Extracted entries

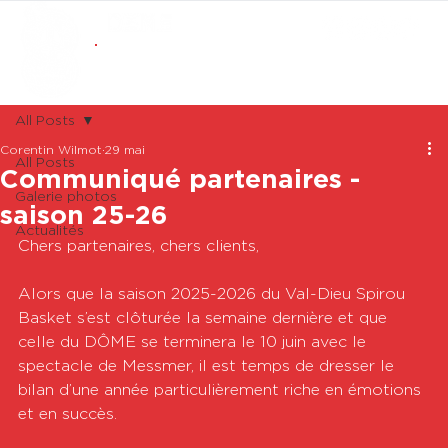
ABONNEMENTS
BOUTIQUE
All Posts
Corentin Wilmot
29 mai
All Posts
Communiqué partenaires -
Galerie photos
saison 25-26
Actualités
Chers partenaires, chers clients, 
Alors que la saison 2025-2026 du Val-Dieu Spirou 
Basket s’est clôturée la semaine dernière et que 
celle du DÔME se terminera le 10 juin avec le 
spectacle de Messmer, il est temps de dresser le 
bilan d’une année particulièrement riche en émotions 
et en succès. 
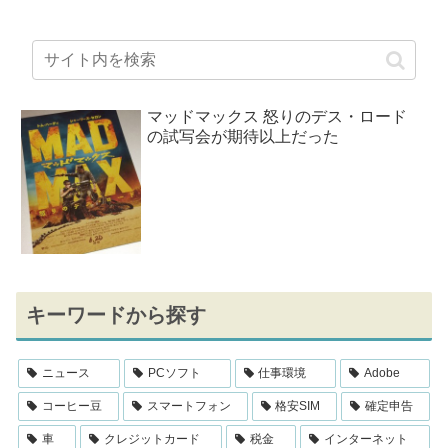
マッドマックス 怒りのデス・ロード
の試写会が期待以上だった
キーワードから探す
ニュース
PCソフト
仕事環境
Adobe
コーヒー豆
スマートフォン
格安SIM
確定申告
車
クレジットカード
税金
インターネット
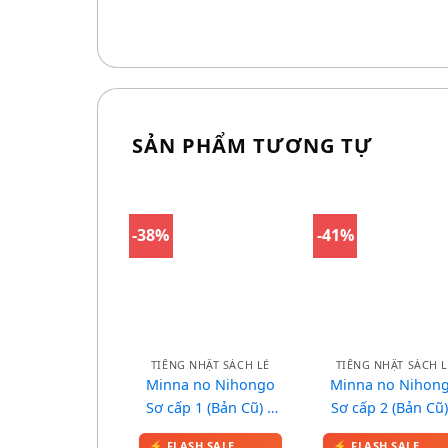
SẢN PHẨM TƯƠNG TỰ
-38%
-41%
TIẾNG NHẬT SÁCH LẺ
TIẾNG NHẬT SÁCH L
Minna no Nihongo
Minna no Nihon
Sơ cấp 1 (Bản Cũ) –
Sơ cấp 2 (Bản Cũ)
Kanji Look and
Luyện mẫu câu 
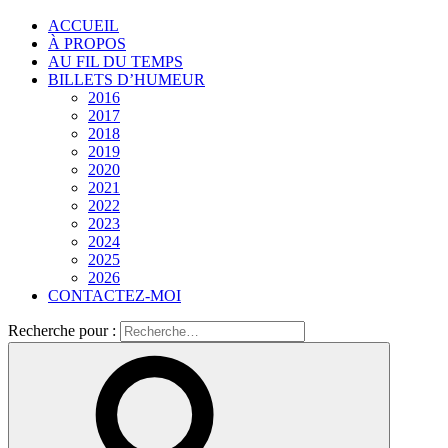
ACCUEIL
À PROPOS
AU FIL DU TEMPS
BILLETS D’HUMEUR
2016
2017
2018
2019
2020
2021
2022
2023
2024
2025
2026
CONTACTEZ-MOI
Recherche pour :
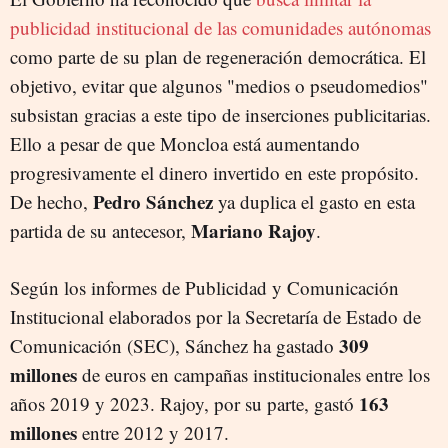
publicidad institucional de las comunidades autónomas
como parte de su plan de regeneración democrática. El
objetivo, evitar que algunos "medios o pseudomedios"
subsistan gracias a este tipo de inserciones publicitarias.
Ello a pesar de que Moncloa está aumentando
progresivamente el dinero invertido en este propósito.
Pedro Sánchez
De hecho,
ya duplica el gasto en esta
Mariano Rajoy
partida de su antecesor,
.
Según los informes de Publicidad y Comunicación
Institucional elaborados por la Secretaría de Estado de
309
Comunicación (SEC), Sánchez ha gastado
millones
de euros en campañas institucionales entre los
163
años 2019 y 2023. Rajoy, por su parte, gastó
millones
entre 2012 y 2017.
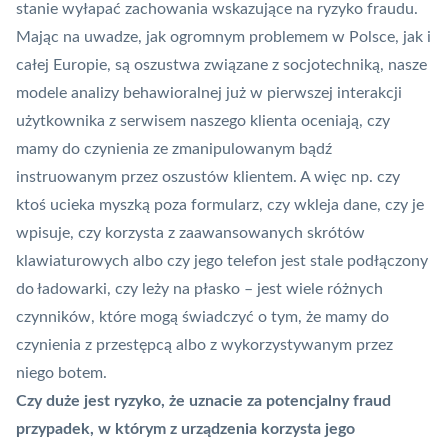
stanie wyłapać zachowania wskazujące na ryzyko fraudu.
Mając na uwadze, jak ogromnym problemem w Polsce, jak i
całej Europie, są oszustwa związane z socjotechniką, nasze
modele analizy behawioralnej już w pierwszej interakcji
użytkownika z serwisem naszego klienta oceniają, czy
mamy do czynienia ze zmanipulowanym bądź
instruowanym przez oszustów klientem. A więc np. czy
ktoś ucieka myszką poza formularz, czy wkleja dane, czy je
wpisuje, czy korzysta z zaawansowanych skrótów
klawiaturowych albo czy jego telefon jest stale podłączony
do ładowarki, czy leży na płasko – jest wiele różnych
czynników, które mogą świadczyć o tym, że mamy do
czynienia z przestępcą albo z wykorzystywanym przez
niego botem.
Czy duże jest ryzyko, że uznacie za potencjalny fraud
przypadek, w którym z urządzenia korzysta jego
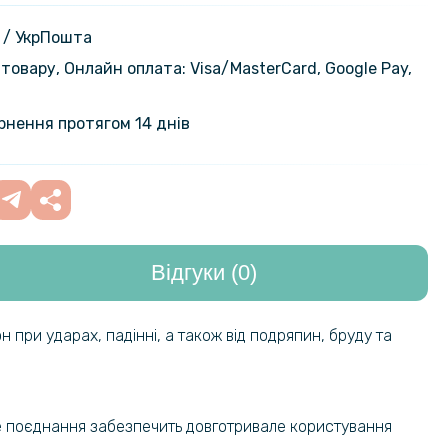
кло з рамкою CD Pattern для ZTE
 Design на задню камеру
159 грн
 / УкрПошта
товару, Онлайн оплата: Visa/MasterСard, Google Pay,
159 грн
ло Full Screen для ZTE Nubia V70
199 грн
ернення протягом 14 днів
183 грн
ло Full Screen для ZTE Nubia V70
229 грн
Відгуки (0)
159 грн
а плівка Hydrogel Film для ZTE
Design​, Transparent
199 грн
 при ударах, падінні, а також від подряпин, бруду та
239 грн
а плівка Hydrogel Film для ZTE
Design​, Матова
299 грн
аке поєднання забезпечить довготривале користування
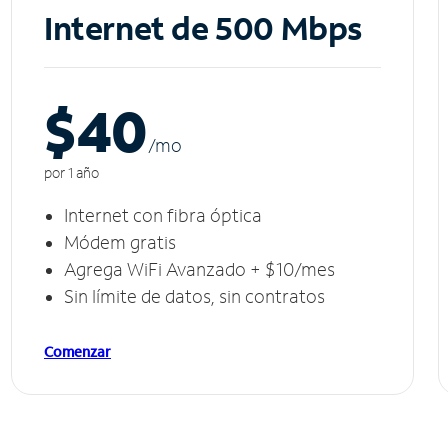
Internet de 500 Mbps
$40
/m
o
por 1 año
Internet con fibra óptica
Módem gratis
Agrega WiFi Avanzado + $10/mes
Sin límite de datos, sin contratos
Comenzar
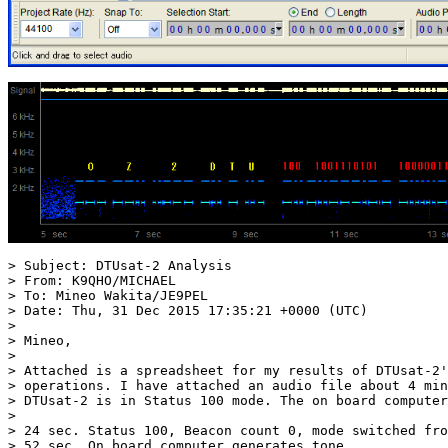
> Subject: DTUsat-2 Analysis

> From: K9QHO/MICHAEL

> To: Mineo Wakita/JE9PEL

> Date: Thu, 31 Dec 2015 17:35:21 +0000 (UTC)

> 

> Mineo, 

> 

> Attached is a spreadsheet for my results of DTUsat-2'
> operations. I have attached an audio file about 4 min
> DTUsat-2 is in Status 100 mode. The on board computer
> 

> 24 sec. Status 100, Beacon count 0, mode switched fro
> 52 sec. On board computer generates tone.
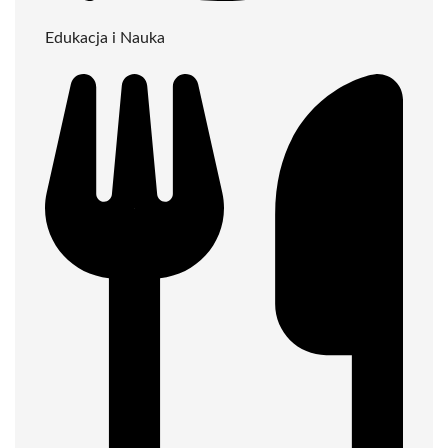
Edukacja i Nauka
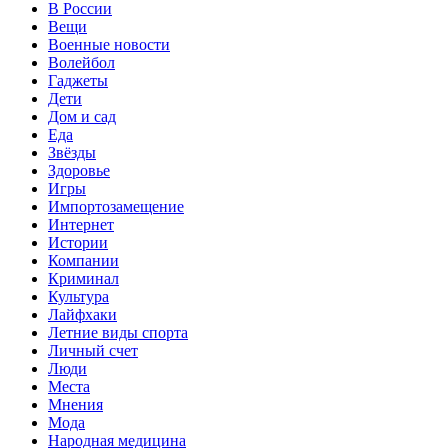
В России
Вещи
Военные новости
Волейбол
Гаджеты
Дети
Дом и сад
Еда
Звёзды
Здоровье
Игры
Импортозамещение
Интернет
Истории
Компании
Криминал
Культура
Лайфхаки
Летние виды спорта
Личный счет
Люди
Места
Мнения
Мода
Народная медицина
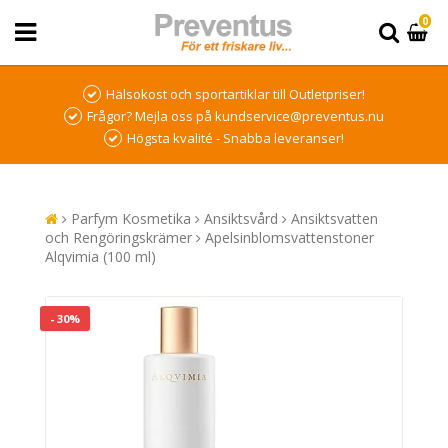
0
Hälsokost och sportartiklar till Outletpriser!
Frågor? Mejla oss på kundservice@preventus.nu
Högsta kvalité - Snabba leveranser!
Parfym Kosmetika
Ansiktsvård
Ansiktsvatten
och Rengöringskrämer
Apelsinblomsvattenstoner
Alqvimia (100 ml)
- 30%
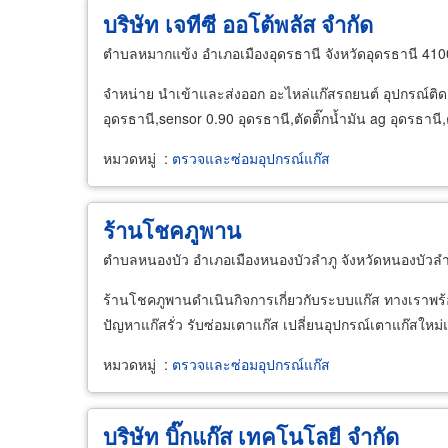
บริษัท เจทีซี ออโต้พลัส จำกัด
ตำบลหมากแข้ง อำเภอเมืองอุดรธานี จังหวัดอุดรธานี 41
จำหน่าย นำเข้าและส่งออก อะไหล่แก๊สรถยนต์ อุปกรณ์ติดตั้ง
อุดรธานี,sensor 0.90 อุดรธานี,ตัดติ๊กน้ำมัน ag อุดรธานี,
หมวดหมู่
:
ตรวจและซ่อมอุปกรณ์แก๊ส
ร้านโชคภูพาน
ตำบลหนองบัว อำเภอเมืองหนองบัวลำภู จังหวัดหนองบัวลำ
ร้านโชคภูพานดำเนินกิจการเกี่ยวกับระบบแก๊ส ทางเราพร้
ปัญหาแก๊สรั่ว รับซ่อมเตาแก๊ส เปลี่ยนอุปกรณ์เตาแก๊สใหม่
หมวดหมู่
:
ตรวจและซ่อมอุปกรณ์แก๊ส
บริษัท บิ๊กแก๊ส เทคโนโลยี จำกัด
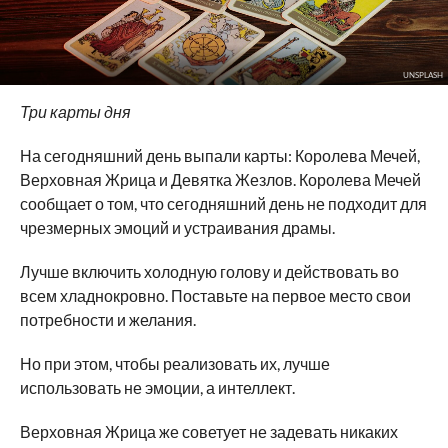
UNSPLASH
Три карты дня
На сегодняшний день выпали карты: Королева Мечей,
Верховная Жрица и Девятка Жезлов. Королева Мечей
сообщает о том, что сегодняшний день не подходит для
чрезмерных эмоций и устраивания драмы.
Лучше включить холодную голову и действовать во
всем хладнокровно. Поставьте на первое место свои
потребности и желания.
Но при этом, чтобы реализовать их, лучше
использовать не эмоции, а интеллект.
Верховная Жрица же советует не задевать никаких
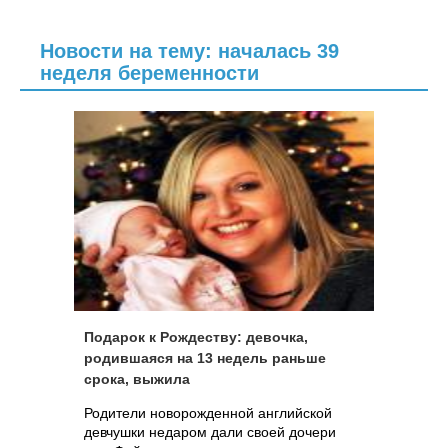
Новости на тему: началась 39
неделя беременности
Подарок к Рождеству: девочка,
родившаяся на 13 недель раньше
срока, выжила
Родители новорожденной английской
девчушки недаром дали своей дочери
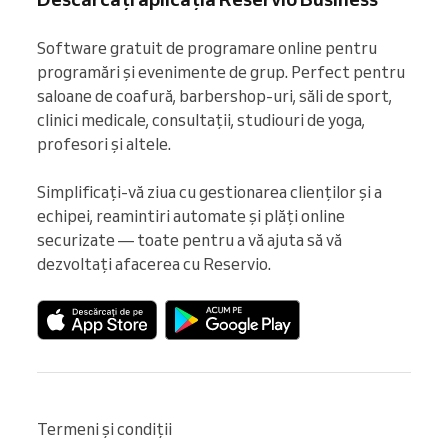
Software gratuit de programare online pentru 
programări și evenimente de grup. Perfect pentru 
saloane de coafură, barbershop-uri, săli de sport, 
clinici medicale, consultații, studiouri de yoga, 
profesori și altele.

Simplificați-vă ziua cu gestionarea clienților și a 
echipei, reamintiri automate și plăți online 
securizate — toate pentru a vă ajuta să vă 
dezvoltați afacerea cu Reservio.
Termeni și condiții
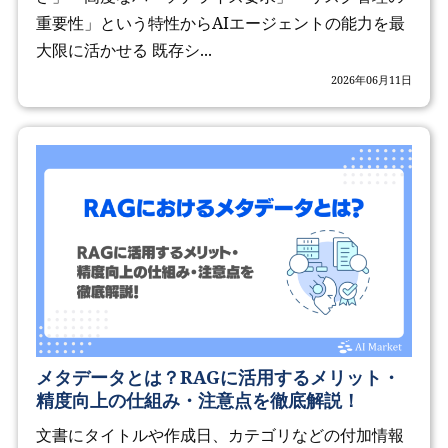
重要性」という特性からAIエージェントの能力を最
大限に活かせる 既存シ...
2026年06月11日
メタデータとは？RAGに活用するメリット・
精度向上の仕組み・注意点を徹底解説！
文書にタイトルや作成日、カテゴリなどの付加情報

To-do item
Reproduce the material above in full, exactly, with no images.

Answer space
ABONNEMENTS
BOUTIQUE
All Posts
Corentin Wilmot
29 mai
All Posts
Communiqué partenaires -
Galerie photos
saison 25-26
Actualités
Chers partenaires, chers clients, 
Alors que la saison 2025-2026 du Val-Dieu Spirou 
Basket s’est clôturée la semaine dernière et que 
celle du DÔME se terminera le 10 juin avec le 
spectacle de Messmer, il est temps de dresser le 
bilan d’une année particulièrement riche en émotions 
et en succès. 
マッドマックス 怒りのデス・ロード
の試写会が期待以上だった
キーワードから探す
ニュース
PCソフト
仕事環境
Adobe
コーヒー豆
スマートフォン
格安SIM
確定申告
車
クレジットカード
税金
インターネット
SẢN PHẨM TƯƠNG TỰ
-38%
-41%
TIẾNG NHẬT SÁCH LẺ
TIẾNG NHẬT SÁCH L
Minna no Nihongo
Minna no Nihon
Sơ cấp 1 (Bản Cũ) –
Sơ cấp 2 (Bản Cũ)
Kanji Look and
Luyện mẫu câu 
ACCUEIL
À PROPOS
AU FIL DU TEMPS
BILLETS D’HUMEUR
2016
2017
2018
2019
2020
2021
2022
2023
2024
2025
2026
CONTACTEZ-MOI
Recherche pour :
publicidad institucional de las comunidades autónomas
como parte de su plan de regeneración democrática. El
objetivo, evitar que algunos "medios o pseudomedios"
subsistan gracias a este tipo de inserciones publicitarias.
Ello a pesar de que Moncloa está aumentando
progresivamente el dinero invertido en este propósito.
Pedro Sánchez
De hecho,
ya duplica el gasto en esta
Mariano Rajoy
partida de su antecesor,
.
Según los informes de Publicidad y Comunicación
Institucional elaborados por la Secretaría de Estado de
309
Comunicación (SEC), Sánchez ha gastado
millones
de euros en campañas institucionales entre los
163
años 2019 y 2023. Rajoy, por su parte, gastó
millones
entre 2012 y 2017.
stanie wyłapać zachowania wskazujące na ryzyko fraudu.
Mając na uwadze, jak ogromnym problemem w Polsce, jak i
całej Europie, są oszustwa związane z socjotechniką, nasze
modele analizy behawioralnej już w pierwszej interakcji
użytkownika z serwisem naszego klienta oceniają, czy
mamy do czynienia ze zmanipulowanym bądź
instruowanym przez oszustów klientem. A więc np. czy
ktoś ucieka myszką poza formularz, czy wkleja dane, czy je
wpisuje, czy korzysta z zaawansowanych skrótów
klawiaturowych albo czy jego telefon jest stale podłączony
do ładowarki, czy leży na płasko – jest wiele różnych
czynników, które mogą świadczyć o tym, że mamy do
czynienia z przestępcą albo z wykorzystywanym przez
niego botem.
Czy duże jest ryzyko, że uznacie za potencjalny fraud
przypadek, w którym z urządzenia korzysta jego
кло з рамкою CD Pattern для ZTE
 Design на задню камеру
159 грн
 / УкрПошта
товару, Онлайн оплата: Visa/MasterСard, Google Pay,
159 грн
ло Full Screen для ZTE Nubia V70
199 грн
ернення протягом 14 днів
183 грн
ло Full Screen для ZTE Nubia V70
229 грн
Відгуки (0)
159 грн
а плівка Hydrogel Film для ZTE
Design​, Transparent
199 грн
 при ударах, падінні, а також від подряпин, бруду та
239 грн
а плівка Hydrogel Film для ZTE
Design​, Матова
299 грн
аке поєднання забезпечить довготривале користування
Internet de 500 Mbps
$40
/m
o
por 1 año
Internet con fibra óptica
Módem gratis
Agrega WiFi Avanzado + $10/mes
Sin límite de datos, sin contratos
Comenzar
> Subject: DTUsat-2 Analysis

> From: K9QHO/MICHAEL

> To: Mineo Wakita/JE9PEL

> Date: Thu, 31 Dec 2015 17:35:21 +0000 (UTC)

> 

> Mineo, 

> 

> Attached is a spreadsheet for my results of DTUsat-2'
> operations. I have attached an audio file about 4 min
> DTUsat-2 is in Status 100 mode. The on board computer
> 

> 24 sec. Status 100, Beacon count 0, mode switched fro
> 52 sec. On board computer generates tone.
Edukacja i Nauka
В России
Вещи
Военные новости
Волейбол
Гаджеты
Дети
Дом и сад
Еда
Звёзды
Здоровье
Игры
Импортозамещение
Интернет
Истории
Компании
Криминал
Культура
Лайфхаки
Летние виды спорта
Личный счет
Люди
Места
Мнения
Мода
Народная медицина
0
Hälsokost och sportartiklar till Outletpriser!
Frågor? Mejla oss på kundservice@preventus.nu
Högsta kvalité - Snabba leveranser!
Parfym Kosmetika
Ansiktsvård
Ansiktsvatten
och Rengöringskrämer
Apelsinblomsvattenstoner
Alqvimia (100 ml)
- 30%
บริษัท เจทีซี ออโต้พลัส จำกัด
ตำบลหมากแข้ง อำเภอเมืองอุดรธานี จังหวัดอุดรธานี 41
จำหน่าย นำเข้าและส่งออก อะไหล่แก๊สรถยนต์ อุปกรณ์ติดตั้ง
อุดรธานี,sensor 0.90 อุดรธานี,ตัดติ๊กน้ำมัน ag อุดรธานี,
หมวดหมู่
:
ตรวจและซ่อมอุปกรณ์แก๊ส
ร้านโชคภูพาน
ตำบลหนองบัว อำเภอเมืองหนองบัวลำภู จังหวัดหนองบัวลำ
ร้านโชคภูพานดำเนินกิจการเกี่ยวกับระบบแก๊ส ทางเราพร้
ปัญหาแก๊สรั่ว รับซ่อมเตาแก๊ส เปลี่ยนอุปกรณ์เตาแก๊สใหม่
หมวดหมู่
:
ตรวจและซ่อมอุปกรณ์แก๊ส
บริษัท บิ๊กแก๊ส เทคโนโลยี จำกัด
UNSPLASH
Три карты дня
На сегодняшний день выпали карты: Королева Мечей,
Верховная Жрица и Девятка Жезлов. Королева Мечей
сообщает о том, что сегодняшний день не подходит для
чрезмерных эмоций и устраивания драмы.
Лучше включить холодную голову и действовать во
всем хладнокровно. Поставьте на первое место свои
потребности и желания.
Но при этом, чтобы реализовать их, лучше
использовать не эмоции, а интеллект.
Верховная Жрица же советует не задевать никаких
Новости на тему: началась 39
неделя беременности
Подарок к Рождеству: девочка,
родившаяся на 13 недель раньше
срока, выжила
Родители новорожденной английской
девчушки недаром дали своей дочери
Software gratuit de programare online pentru 
programări și evenimente de grup. Perfect pentru 
saloane de coafură, barbershop-uri, săli de sport, 
clinici medicale, consultații, studiouri de yoga, 
profesori și altele.

Simplificați-vă ziua cu gestionarea clienților și a 
echipei, reamintiri automate și plăți online 
securizate — toate pentru a vă ajuta să vă 
dezvoltați afacerea cu Reservio.
Termeni și condiții
重要性」という特性からAIエージェントの能力を最
大限に活かせる 既存シ...
2026年06月11日
メタデータとは？RAGに活用するメリット・
精度向上の仕組み・注意点を徹底解説！
文書にタイトルや作成日、カテゴリなどの付加情報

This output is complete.